Our ability to better understand the natural history of breast cancer and the availability of improved imaging and genetic testing has no doubt influenced this rate of CPM.13,14 In addition, women are much better informed, educated, and proactive about their breast health. The list of factors associated with an increased rate of CPM reflects these confluent factors: (1) younger age, (2) multicentric tumors, lobular histology, LCIS, or extensive ductal carcinoma in situ in the ipsilateral breast, (3) BRCA + genes or genetic testing, (4) anxiety about cancer and desire to reduce the cancer risk, or (5) plans for immediate breast reconstruction.1,8,9,1418 After 1 to 2 years of follow-up, the majority of women who undergo CPM reported satisfaction with their decision and experienced psychosocial outcomes similar to breast cancer survivors without the procedure.1921

The goal of making the final decision about surgical management of the breast cancer—in partnership with each patient—is to maximize the long-term results with regards to local disease control, symmetry of the breasts, cosmetic appearance, and emotional state. We are achieving this because many, if not most, women with breast cancer now are evaluated by a multidisciplinary team of breast specialists and patient advocates/survivors in a dedicated Breast Center. These women come prepared with a more informed and empowered ability to participate in decision-making with regard to their breast management. The teamwork and coordination between the breast imaging specialists, breast oncology surgeons, breast reconstruction surgeons, and breast radiation oncologists also have resulted in better staging and consistent patient recommendations.
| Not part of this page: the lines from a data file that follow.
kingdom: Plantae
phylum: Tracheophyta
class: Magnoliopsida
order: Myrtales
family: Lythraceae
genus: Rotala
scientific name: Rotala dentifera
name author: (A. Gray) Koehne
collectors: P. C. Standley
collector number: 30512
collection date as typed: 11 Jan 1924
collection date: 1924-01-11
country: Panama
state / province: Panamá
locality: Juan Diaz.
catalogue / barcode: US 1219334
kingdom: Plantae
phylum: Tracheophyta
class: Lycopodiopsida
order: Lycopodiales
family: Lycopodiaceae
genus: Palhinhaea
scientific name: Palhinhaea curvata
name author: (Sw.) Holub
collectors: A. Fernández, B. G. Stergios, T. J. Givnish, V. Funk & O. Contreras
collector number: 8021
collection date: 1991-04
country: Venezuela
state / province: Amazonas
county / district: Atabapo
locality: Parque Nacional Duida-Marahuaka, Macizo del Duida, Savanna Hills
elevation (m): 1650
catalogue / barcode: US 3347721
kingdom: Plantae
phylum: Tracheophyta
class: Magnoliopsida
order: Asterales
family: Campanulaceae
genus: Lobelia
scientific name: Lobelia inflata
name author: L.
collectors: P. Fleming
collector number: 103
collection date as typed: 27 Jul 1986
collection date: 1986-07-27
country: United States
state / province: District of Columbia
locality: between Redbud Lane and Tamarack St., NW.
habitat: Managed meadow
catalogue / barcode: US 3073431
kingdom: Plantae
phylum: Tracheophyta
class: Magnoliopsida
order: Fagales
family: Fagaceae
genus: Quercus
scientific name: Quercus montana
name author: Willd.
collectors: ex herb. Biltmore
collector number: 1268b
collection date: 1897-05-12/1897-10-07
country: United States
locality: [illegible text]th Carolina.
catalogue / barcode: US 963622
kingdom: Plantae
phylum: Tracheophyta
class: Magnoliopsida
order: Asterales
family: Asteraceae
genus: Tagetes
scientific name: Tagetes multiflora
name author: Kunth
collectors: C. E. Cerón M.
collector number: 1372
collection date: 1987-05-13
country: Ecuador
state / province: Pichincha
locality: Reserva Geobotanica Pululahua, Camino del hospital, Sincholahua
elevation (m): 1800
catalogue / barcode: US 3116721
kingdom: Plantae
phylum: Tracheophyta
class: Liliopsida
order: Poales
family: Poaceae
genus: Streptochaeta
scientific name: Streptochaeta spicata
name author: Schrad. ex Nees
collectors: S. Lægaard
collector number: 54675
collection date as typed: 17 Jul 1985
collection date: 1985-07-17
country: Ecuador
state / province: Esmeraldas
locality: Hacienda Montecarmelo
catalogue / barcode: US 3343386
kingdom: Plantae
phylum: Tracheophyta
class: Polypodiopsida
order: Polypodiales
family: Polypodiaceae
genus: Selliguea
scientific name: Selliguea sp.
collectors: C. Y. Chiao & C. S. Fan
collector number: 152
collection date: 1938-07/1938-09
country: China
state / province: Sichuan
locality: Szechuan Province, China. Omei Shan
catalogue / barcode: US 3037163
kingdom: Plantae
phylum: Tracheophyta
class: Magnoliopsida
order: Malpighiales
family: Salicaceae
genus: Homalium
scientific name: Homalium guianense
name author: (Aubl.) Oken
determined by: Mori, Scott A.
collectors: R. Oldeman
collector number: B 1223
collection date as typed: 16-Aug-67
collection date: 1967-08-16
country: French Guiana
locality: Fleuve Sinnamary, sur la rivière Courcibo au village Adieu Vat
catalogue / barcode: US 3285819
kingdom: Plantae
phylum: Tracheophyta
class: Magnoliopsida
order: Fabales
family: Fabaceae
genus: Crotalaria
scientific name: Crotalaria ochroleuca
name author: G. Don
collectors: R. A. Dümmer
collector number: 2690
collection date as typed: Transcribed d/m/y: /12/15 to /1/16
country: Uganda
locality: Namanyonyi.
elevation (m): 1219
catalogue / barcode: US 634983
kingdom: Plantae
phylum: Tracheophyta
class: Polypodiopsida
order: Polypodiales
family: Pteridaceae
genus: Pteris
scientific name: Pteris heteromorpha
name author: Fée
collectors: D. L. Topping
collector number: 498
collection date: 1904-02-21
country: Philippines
Rather than being alarmed by this trend, we should acknowledge that the rising incidence of total mastectomy emanates from technological advances in our care and patient-driven choices. To ensure that all women have access to a range of surgical treatment options, we should continue to make improvements in BCT outcomes and availability of high-quality radiation therapy, especially in rural areas and inner cities. In addition, we need to ensure that all women have access to educational material that is evidence-based, understandable, and balanced.